Work to be completed: Leave the pictures out and return every line below exactly.

[Recorded data]
====

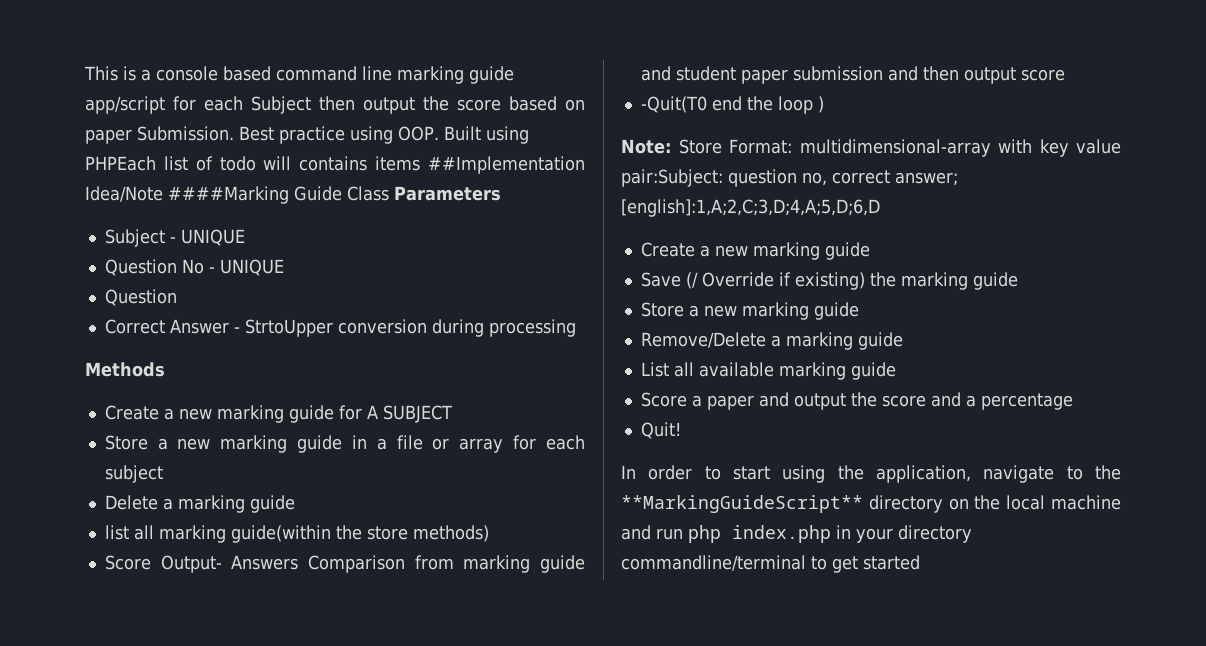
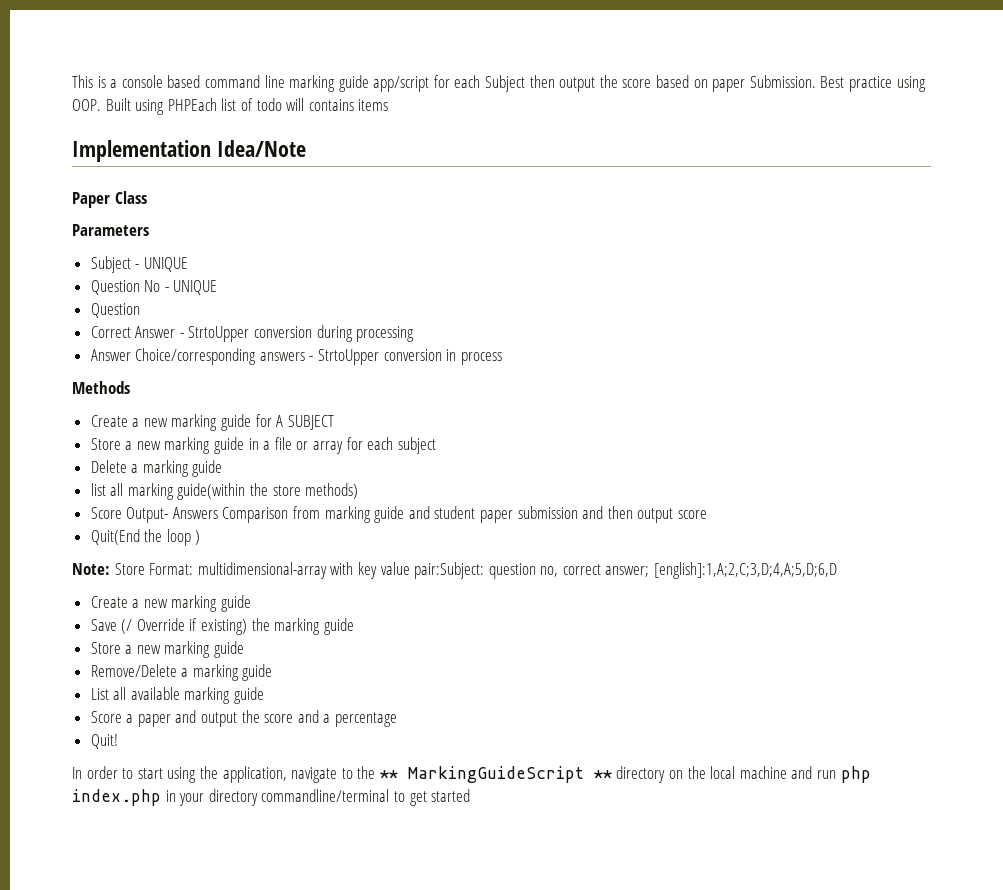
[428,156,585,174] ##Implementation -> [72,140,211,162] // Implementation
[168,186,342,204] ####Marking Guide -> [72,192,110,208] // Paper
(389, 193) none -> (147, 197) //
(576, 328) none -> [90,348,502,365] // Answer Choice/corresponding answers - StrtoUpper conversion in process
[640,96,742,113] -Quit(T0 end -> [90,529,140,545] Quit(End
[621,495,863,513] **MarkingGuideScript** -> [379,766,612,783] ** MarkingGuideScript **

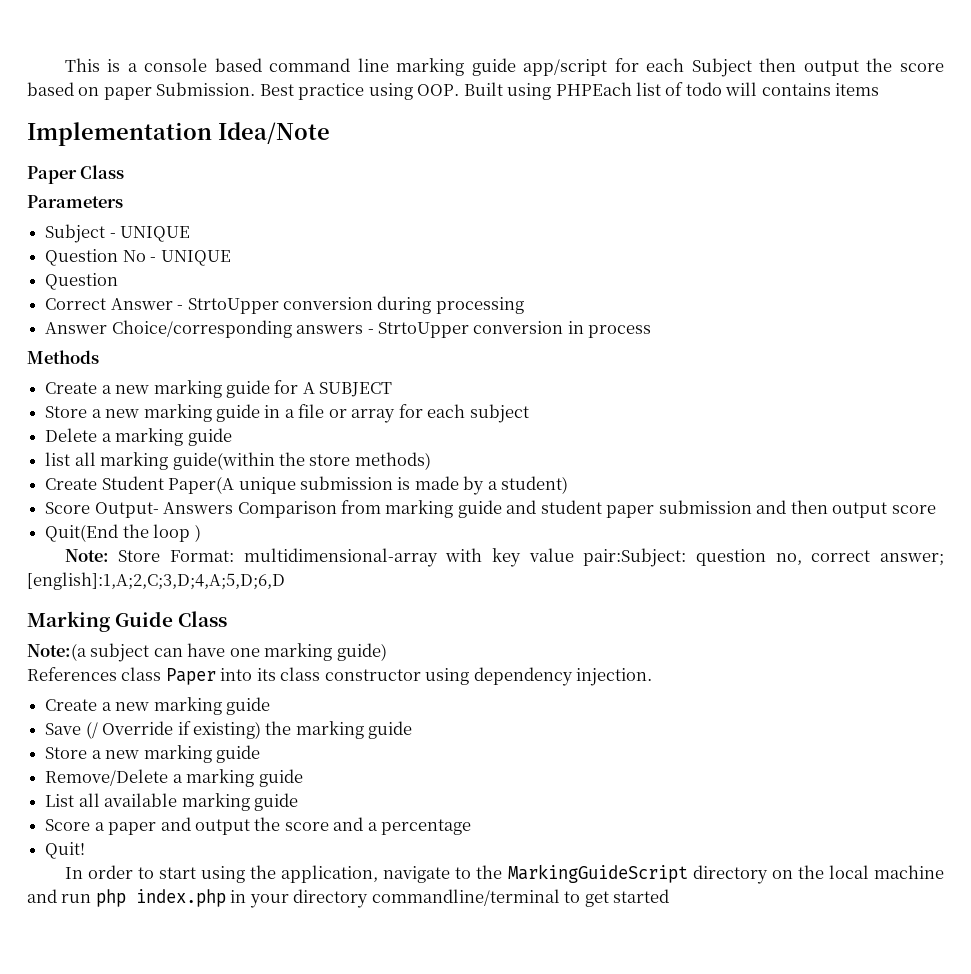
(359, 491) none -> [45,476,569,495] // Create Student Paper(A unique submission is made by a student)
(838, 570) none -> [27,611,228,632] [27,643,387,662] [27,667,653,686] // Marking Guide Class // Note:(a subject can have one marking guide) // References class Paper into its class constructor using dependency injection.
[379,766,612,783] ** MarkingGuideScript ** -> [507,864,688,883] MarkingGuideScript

====

Task result:
[428,156,585,174] ##Implementation -> [72,140,211,162] // Implementation
[168,186,342,204] ####Marking Guide -> [72,192,110,208] // Paper
(389, 193) none -> (147, 197) //
(576, 328) none -> [90,348,502,365] // Answer Choice/corresponding answers - StrtoUpper conversion in process
[640,96,742,113] -Quit(T0 end -> [90,529,140,545] Quit(End
[621,495,863,513] **MarkingGuideScript** -> [379,766,612,783] ** MarkingGuideScript **

(359, 491) none -> [45,476,569,495] // Create Student Paper(A unique submission is made by a student)
(838, 570) none -> [27,611,228,632] [27,643,387,662] [27,667,653,686] // Marking Guide Class // Note:(a subject can have one marking guide) // References class Paper into its class constructor using dependency injection.
[379,766,612,783] ** MarkingGuideScript ** -> [507,864,688,883] MarkingGuideScript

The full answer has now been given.